Excerpt to read:
+++
Generally nowadays, perhaps because of the nature of today's media and ways of consuming stories, a fast-paced, rapid-fire approach is favored for telling stories. It's with good reason. With so many options available to a finite audience, there is a high competition for grabbing the audience's attention and of course holding it.
The alternative is the slow burn: the story that takes its sweet time to unfold, at a slower pace that lets the audience think and speculate as the narrative goes on.
“Slow burn” has sometimes been used as a gracious term for “boring”, when we don't want to be abrasive in our critique. However, that is very unfair for actually slow burning stories. A true specimen is like the lit up coal. There is no flame yet that you can see, but you definitely feel the heat, and it's that heat that draws you in, even without any obvious fire, yet.
So unlike general assumptions, a slow burn story competes well with the fast-paced counterparts because it, too, captures the attention immediately, if it's done right. The difference lies in the way that attention is caught and kept.
One way to do it is to capture the attention with a shocking event of sorts, right at the beginning of the story: a murder, a disaster, a revelation (complete or partial), a paradox or something that immediately establishes high stakes for some characters. With that event securely having captured the audience's attention, can the story take its time now to unravel at an easy pace, but always in relation to that singular event. That relation might be obvious or obscure, but it needs to exist.
+++
Material shown:
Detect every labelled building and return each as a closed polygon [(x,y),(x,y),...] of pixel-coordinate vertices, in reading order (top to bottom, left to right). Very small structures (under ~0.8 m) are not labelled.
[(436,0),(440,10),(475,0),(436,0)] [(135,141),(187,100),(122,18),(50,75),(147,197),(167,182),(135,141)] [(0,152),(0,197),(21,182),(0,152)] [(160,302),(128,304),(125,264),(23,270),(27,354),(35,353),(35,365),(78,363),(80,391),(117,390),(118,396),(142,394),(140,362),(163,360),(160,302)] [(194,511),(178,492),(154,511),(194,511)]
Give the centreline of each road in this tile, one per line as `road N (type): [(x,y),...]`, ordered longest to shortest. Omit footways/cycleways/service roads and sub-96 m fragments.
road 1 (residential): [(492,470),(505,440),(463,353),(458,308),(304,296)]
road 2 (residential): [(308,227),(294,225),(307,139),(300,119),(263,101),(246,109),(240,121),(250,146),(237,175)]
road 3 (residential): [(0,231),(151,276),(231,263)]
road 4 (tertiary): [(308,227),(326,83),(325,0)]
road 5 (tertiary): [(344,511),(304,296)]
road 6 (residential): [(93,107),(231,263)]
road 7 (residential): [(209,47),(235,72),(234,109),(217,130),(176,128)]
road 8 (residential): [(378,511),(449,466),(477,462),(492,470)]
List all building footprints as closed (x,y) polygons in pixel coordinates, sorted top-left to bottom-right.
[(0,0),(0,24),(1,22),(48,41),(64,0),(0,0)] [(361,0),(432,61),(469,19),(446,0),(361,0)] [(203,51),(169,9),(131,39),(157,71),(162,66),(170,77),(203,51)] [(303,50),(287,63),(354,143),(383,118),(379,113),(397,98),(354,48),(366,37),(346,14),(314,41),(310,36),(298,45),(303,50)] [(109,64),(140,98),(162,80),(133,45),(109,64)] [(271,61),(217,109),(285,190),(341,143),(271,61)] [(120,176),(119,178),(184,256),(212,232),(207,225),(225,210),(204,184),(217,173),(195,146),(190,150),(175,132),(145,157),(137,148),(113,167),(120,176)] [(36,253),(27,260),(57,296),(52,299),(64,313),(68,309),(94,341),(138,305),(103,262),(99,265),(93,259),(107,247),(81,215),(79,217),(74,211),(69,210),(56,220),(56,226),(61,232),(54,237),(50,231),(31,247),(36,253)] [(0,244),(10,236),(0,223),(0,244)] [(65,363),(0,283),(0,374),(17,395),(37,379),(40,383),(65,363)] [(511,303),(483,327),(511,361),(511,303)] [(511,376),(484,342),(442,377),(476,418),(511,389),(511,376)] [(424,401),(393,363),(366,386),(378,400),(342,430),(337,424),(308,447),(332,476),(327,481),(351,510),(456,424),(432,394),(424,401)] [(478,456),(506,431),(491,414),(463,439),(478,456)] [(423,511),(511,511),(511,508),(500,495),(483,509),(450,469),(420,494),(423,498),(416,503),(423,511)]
+++
Objective 1: In the records, copy out word for word everything from the line with "Give the centreline" to the line with "road 4 (tertiary): [(308,227),(326,83),(325,0)]", including both of those lines.
Objective 2: Write what comes next in the piece on slow-burn storytelling, picking up after its last sentence.

Task result 1:
Give the centreline of each road in this tile, one per line as `road N (type): [(x,y),...]`, ordered longest to shortest. Omit footways/cycleways/service roads and sub-96 m fragments.
road 1 (residential): [(492,470),(505,440),(463,353),(458,308),(304,296)]
road 2 (residential): [(308,227),(294,225),(307,139),(300,119),(263,101),(246,109),(240,121),(250,146),(237,175)]
road 3 (residential): [(0,231),(151,276),(231,263)]
road 4 (tertiary): [(308,227),(326,83),(325,0)]

Task result 2:
Another way is to lure the audience in with something that looks odd, peculiar, fishy or suspicious. Something that promises to have great ramifications later on in the story. For example, it could be cryptic dialogue about something big, something that needs thorough preparation, or something that will make or break an important milestone in a sympathetic or enjoyable character's life.
The common element is the high-stake establishment. For a slow burn story to be successful, that needs to be established or promised immediately.
The difference in the slow burn story is that often the audience is more actively involved in the process of the story's detangling- speculating and composing the end result alongside the characters because they have the time to think along. In that manner it might be more satisfying in the end than the fast-paced story which runs a higher risk of having the audience be spectators in the unfurling of the plot.
Have you ever written a slow burn story? Do you plan to? How did it work out for you?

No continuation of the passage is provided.